Text segment:

----

Random Walks in Cooling Random Environments

Abstract

We propose a model of a one-dimensional random walk in dynamic random environment that interpolates between two classical settings: (I) the random environment is sampled at time zero only; (II) the random environment is resampled at every unit of time. In our model the random environment is resampled along an increasing sequence of deterministic times. We consider the annealed version of the model, and look at three growth regimes for the resampling times: (R1) linear; (R2) polynomial; (R3) exponential. We prove weak laws of large numbers and central limit theorems. We list some open problems and conjecture the presence of a crossover for the scaling behaviour in regimes (R2) and (R3).

----

Records supplied:
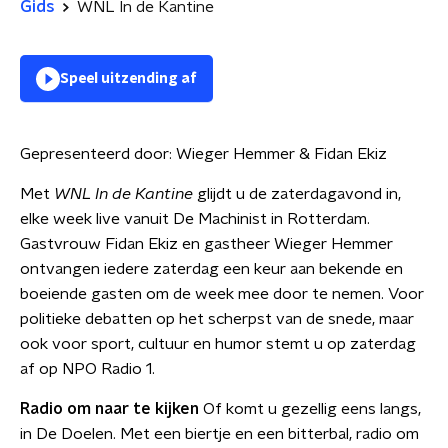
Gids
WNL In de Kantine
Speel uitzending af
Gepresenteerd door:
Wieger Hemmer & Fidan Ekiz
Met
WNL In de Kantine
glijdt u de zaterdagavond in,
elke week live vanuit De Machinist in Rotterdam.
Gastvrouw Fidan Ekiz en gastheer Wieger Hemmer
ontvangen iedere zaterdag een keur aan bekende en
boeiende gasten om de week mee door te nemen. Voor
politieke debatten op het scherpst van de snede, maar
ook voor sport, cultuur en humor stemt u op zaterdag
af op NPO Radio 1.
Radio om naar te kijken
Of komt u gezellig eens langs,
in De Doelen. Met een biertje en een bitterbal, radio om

----

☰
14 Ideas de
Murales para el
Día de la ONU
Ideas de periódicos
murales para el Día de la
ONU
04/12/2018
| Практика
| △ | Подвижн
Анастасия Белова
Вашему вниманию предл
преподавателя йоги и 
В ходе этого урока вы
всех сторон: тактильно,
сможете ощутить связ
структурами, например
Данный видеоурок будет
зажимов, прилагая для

----

Tasks to complete:
• 1. Transcribe the abstract on cooling random environments between "Random Walks in" and "(R2) and (R3).", inclusive.
• 2. Answer these questions from the abstract on cooling random environments.
(a) In the proposed model, along what kind of sequence is the random environment resampled?
(b) Which version of the model is considered?
(c) In which regimes is a crossover for the scaling behaviour conjectured?
Work only from the abstract on cooling random environments, not the material.

Expected results:
• 1.
Random Walks in Cooling Random Environments

Abstract

We propose a model of a one-dimensional random walk in dynamic random environment that interpolates between two classical settings: (I) the random environment is sampled at time zero only; (II) the random environment is resampled at every unit of time. In our model the random environment is resampled along an increasing sequence of deterministic times. We consider the annealed version of the model, and look at three growth regimes for the resampling times: (R1) linear; (R2) polynomial; (R3) exponential. We prove weak laws of large numbers and central limit theorems. We list some open problems and conjecture the presence of a crossover for the scaling behaviour in regimes (R2) and (R3).

• 2.
(a) An increasing sequence of deterministic times.
(b) The annealed version.
(c) Regimes (R2) and (R3), the polynomial and exponential regimes.